Le jury est entré en délibération sur la culpabilité de l’accusé Kewal Singh

Kaur Jugvinder.
Kaur Jugvinder. - D.R.

L’avocat général Denis Goeman a estimé qu’il y avait un faisceau de preuves graves, précises et concordantes permettant de penser que Kaur Jugvinder n’a pas disparu dans la nature mais a été tué par son mari. Pour lui, la thèse d’une fuite à l’étranger n’est pas plausible parce que la victime a laissé toutes ses affaires personnelles chez elle, notamment son passeport, et parce qu’elle n’aurait pas pu partir sans son fils avec elle.

Selon le magistrat, l’enquête de téléphonie et divers témoignages laissent penser que Kewal Singh a tué ou fait tuer son épouse pour l’honneur.
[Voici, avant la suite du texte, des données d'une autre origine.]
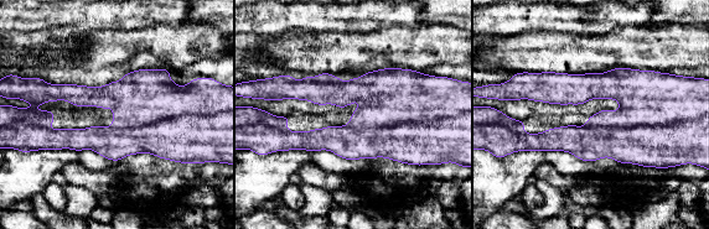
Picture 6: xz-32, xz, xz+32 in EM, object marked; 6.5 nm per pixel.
{"act": "inspect", "view": "em", "slice": "planes", "show": "borders", "at": "same"}

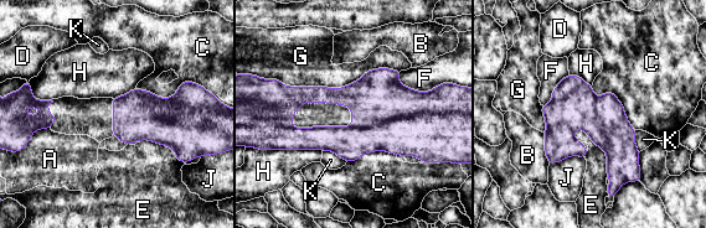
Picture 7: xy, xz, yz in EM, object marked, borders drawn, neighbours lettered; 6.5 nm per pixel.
{"longest_contact_nm": ["G", 800], "act": "detach", "pic": 7, "on": [138, 120], "each": {"A": "other", "B": "other", "C": "other", "D": "other", "E": "other", "F": "other", "G": "other", "H": "other", "J": "other", "K": "other"}, "part_leaving": {"pic": 7, "px": [[426, 103], [299, 94], [278, 110]]}, "found": "a second cell is stuck on"}

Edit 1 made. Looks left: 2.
{"act": "stop", "edits": [["detach", 7]], "rest": "unchecked"}

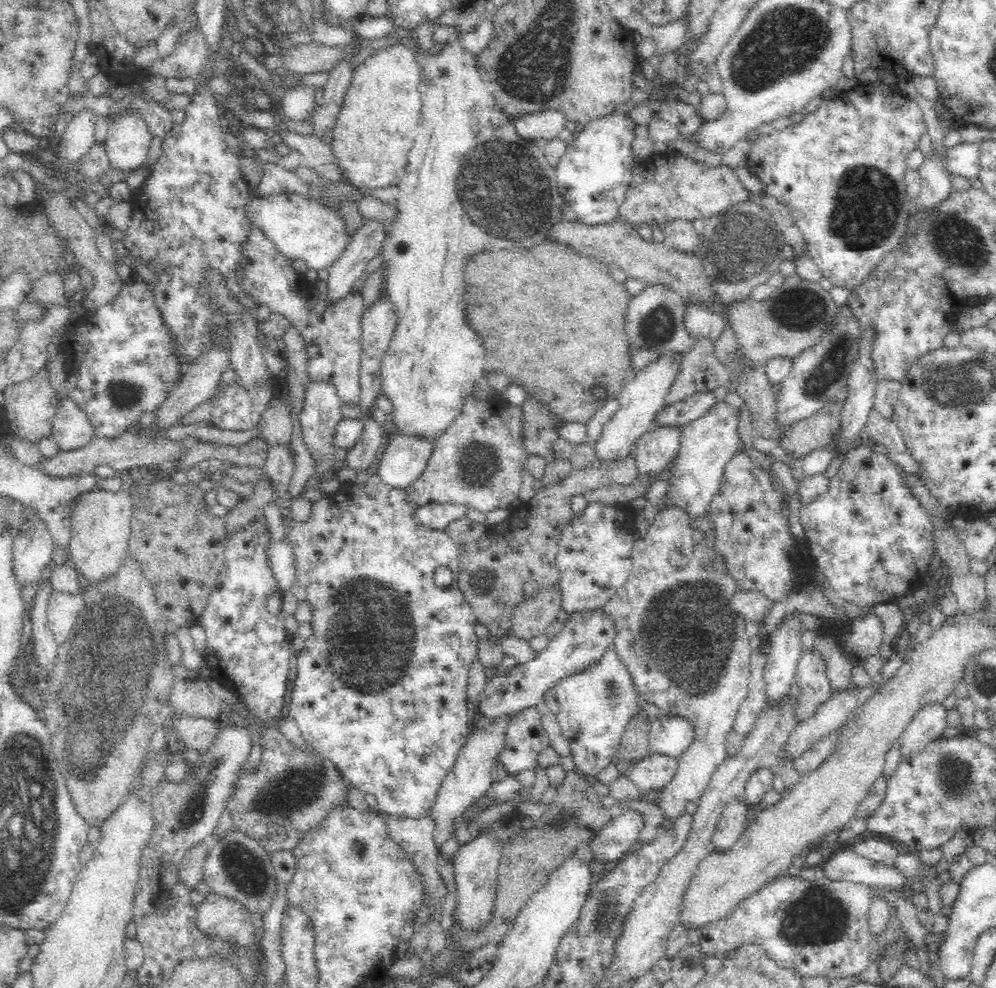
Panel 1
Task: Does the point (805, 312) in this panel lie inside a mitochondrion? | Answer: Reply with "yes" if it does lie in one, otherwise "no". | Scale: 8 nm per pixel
yes

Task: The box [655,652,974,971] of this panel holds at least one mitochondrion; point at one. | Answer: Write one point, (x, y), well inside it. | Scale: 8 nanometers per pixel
(818, 917)

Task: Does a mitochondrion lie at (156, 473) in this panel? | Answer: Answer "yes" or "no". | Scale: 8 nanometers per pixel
no

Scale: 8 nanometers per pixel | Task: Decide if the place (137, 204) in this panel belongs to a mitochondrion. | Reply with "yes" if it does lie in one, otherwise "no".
no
Il n’aurait pas admis que celle-ci le quitte, pour aller vivre seule avec leur fils, déshonorant ainsi leur famille et contrevenant aux principes de la religion sikhe.
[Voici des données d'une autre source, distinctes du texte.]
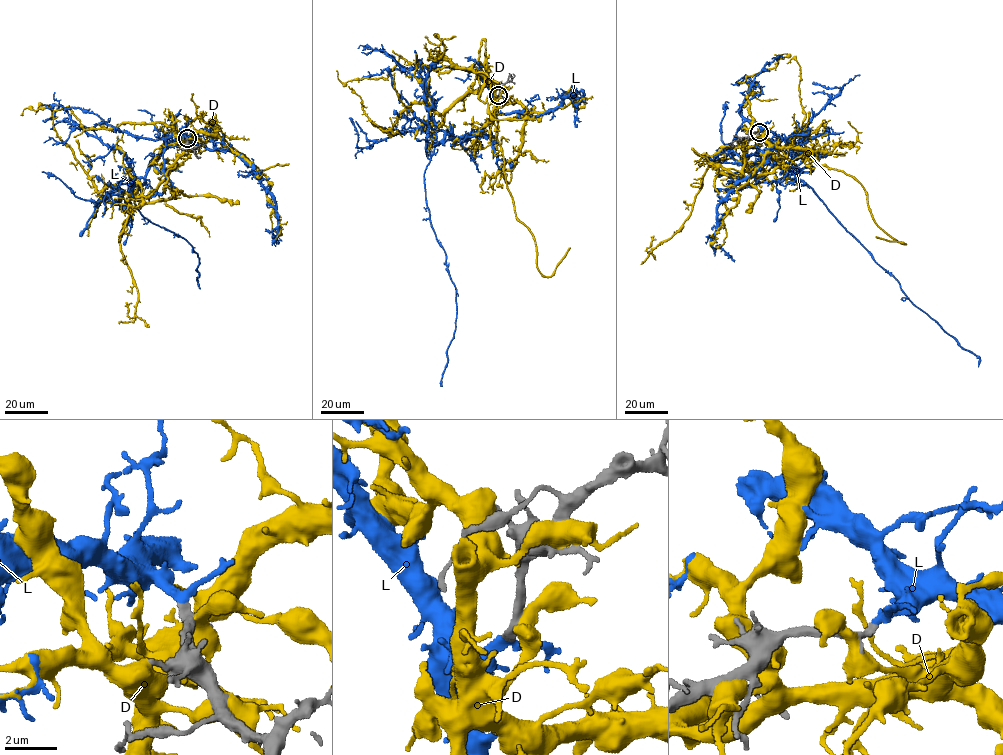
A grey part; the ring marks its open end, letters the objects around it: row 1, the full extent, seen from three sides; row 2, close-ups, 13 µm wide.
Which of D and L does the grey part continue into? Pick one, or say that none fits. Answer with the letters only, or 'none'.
L

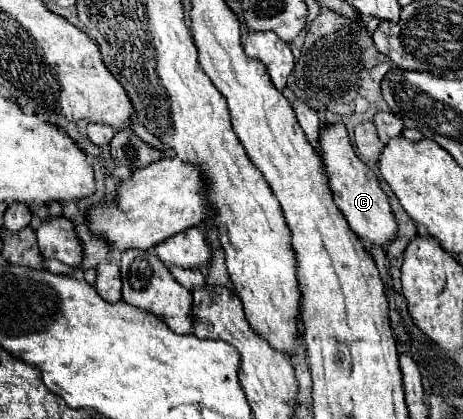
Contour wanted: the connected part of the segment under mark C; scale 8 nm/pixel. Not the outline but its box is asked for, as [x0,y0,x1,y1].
[321,124,397,246]

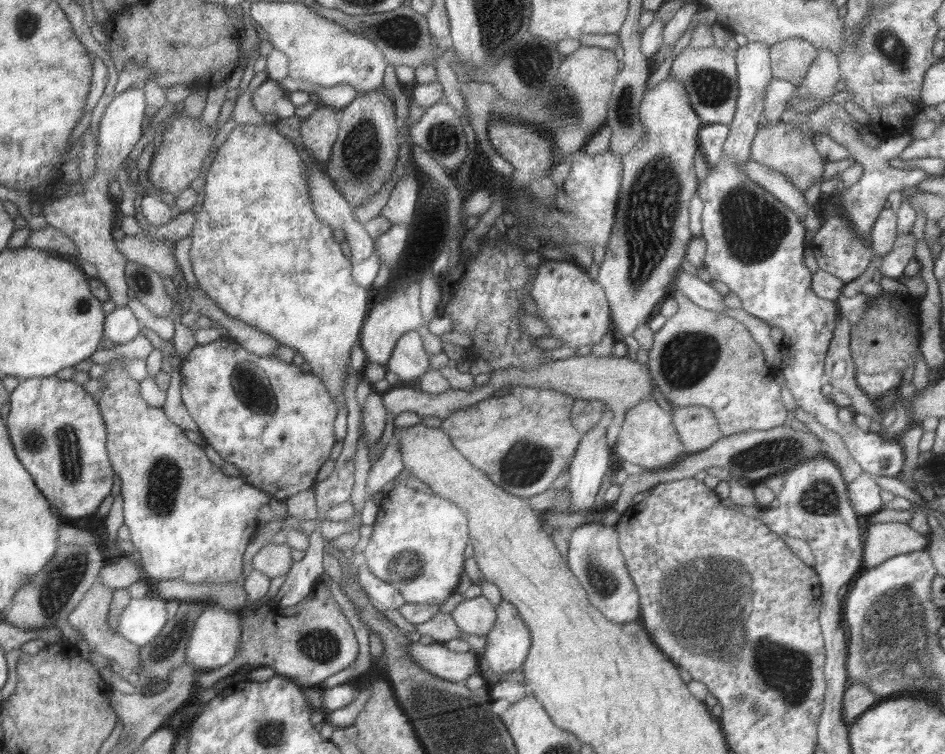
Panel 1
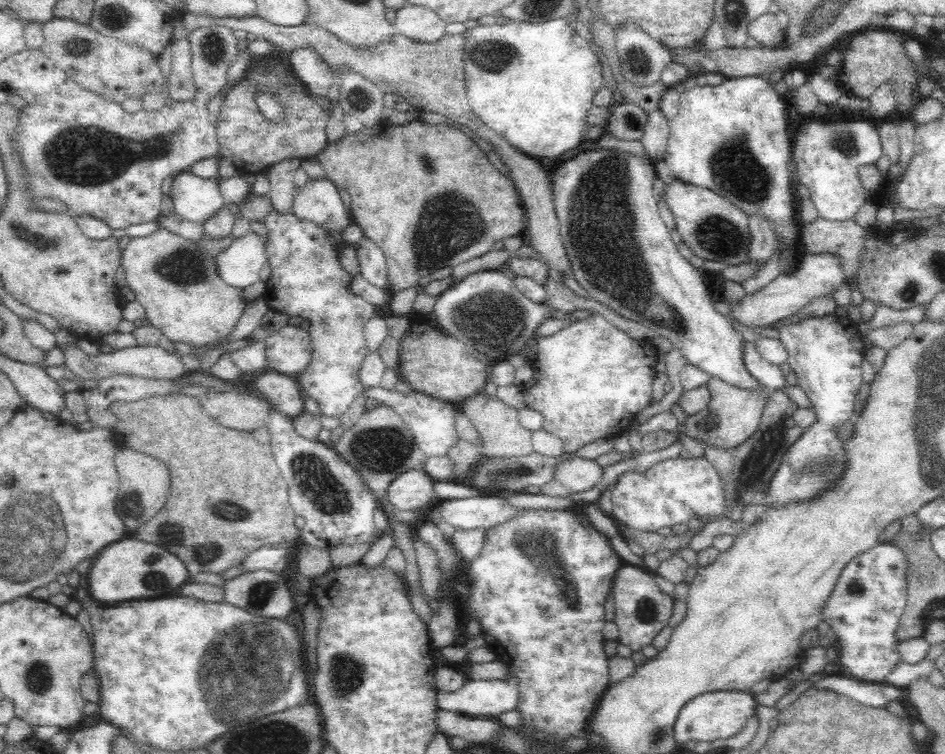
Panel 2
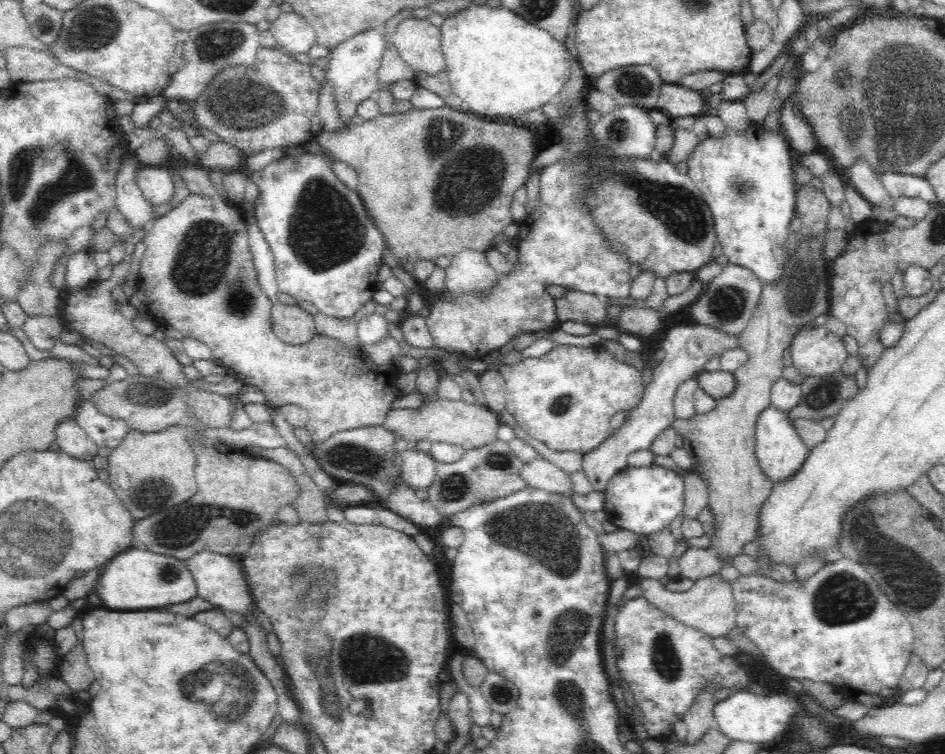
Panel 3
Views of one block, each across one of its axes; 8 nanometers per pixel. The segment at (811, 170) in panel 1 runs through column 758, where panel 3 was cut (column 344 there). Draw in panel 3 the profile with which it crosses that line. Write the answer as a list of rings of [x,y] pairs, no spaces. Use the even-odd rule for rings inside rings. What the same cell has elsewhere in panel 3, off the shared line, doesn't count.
[[[451,107],[433,109],[412,109],[405,113],[379,114],[372,120],[365,120],[362,124],[350,125],[339,133],[320,131],[315,138],[327,154],[333,156],[338,162],[345,162],[352,167],[357,174],[358,182],[355,191],[361,195],[361,199],[369,217],[382,233],[387,245],[394,251],[399,261],[431,260],[436,262],[438,257],[452,257],[462,249],[475,250],[485,253],[496,244],[496,239],[504,234],[504,229],[513,223],[512,197],[514,192],[526,183],[531,175],[530,164],[538,154],[536,133],[514,121],[499,122],[496,119],[483,118],[468,110],[454,110]]]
La défense de Kewal Singh, Me Sven Mary, Me Laurent Kennes et Me Hamid El Abouti, a quant à elle plaidé l’acquittement. Les avocats ont exposé qu’aucun élément scientifique ne permettait d’établir une quelconque culpabilité de Kewal Singh. Aucun cadavre n’a été découvert, aucune arme n’a été trouvée et aucune trace de l’ADN de la victime n’a été décelée lors de fouilles et de perquisitions, pourtant nombreuses.

Pour les conseils de la défense, la culpabilité d’une personne pour un crime doit reposer sur des éléments de preuve matériels, tout à fait absents dans le présent dossier. Ils ont également avancé que les soupçons qui pèsent sur Kewal Singh proviennent essentiellement du témoignage de Parminder Singh Kakania, qui est aussi accusé comme complice mais qui est en fuite et n’a donc pu être entendu devant la cour.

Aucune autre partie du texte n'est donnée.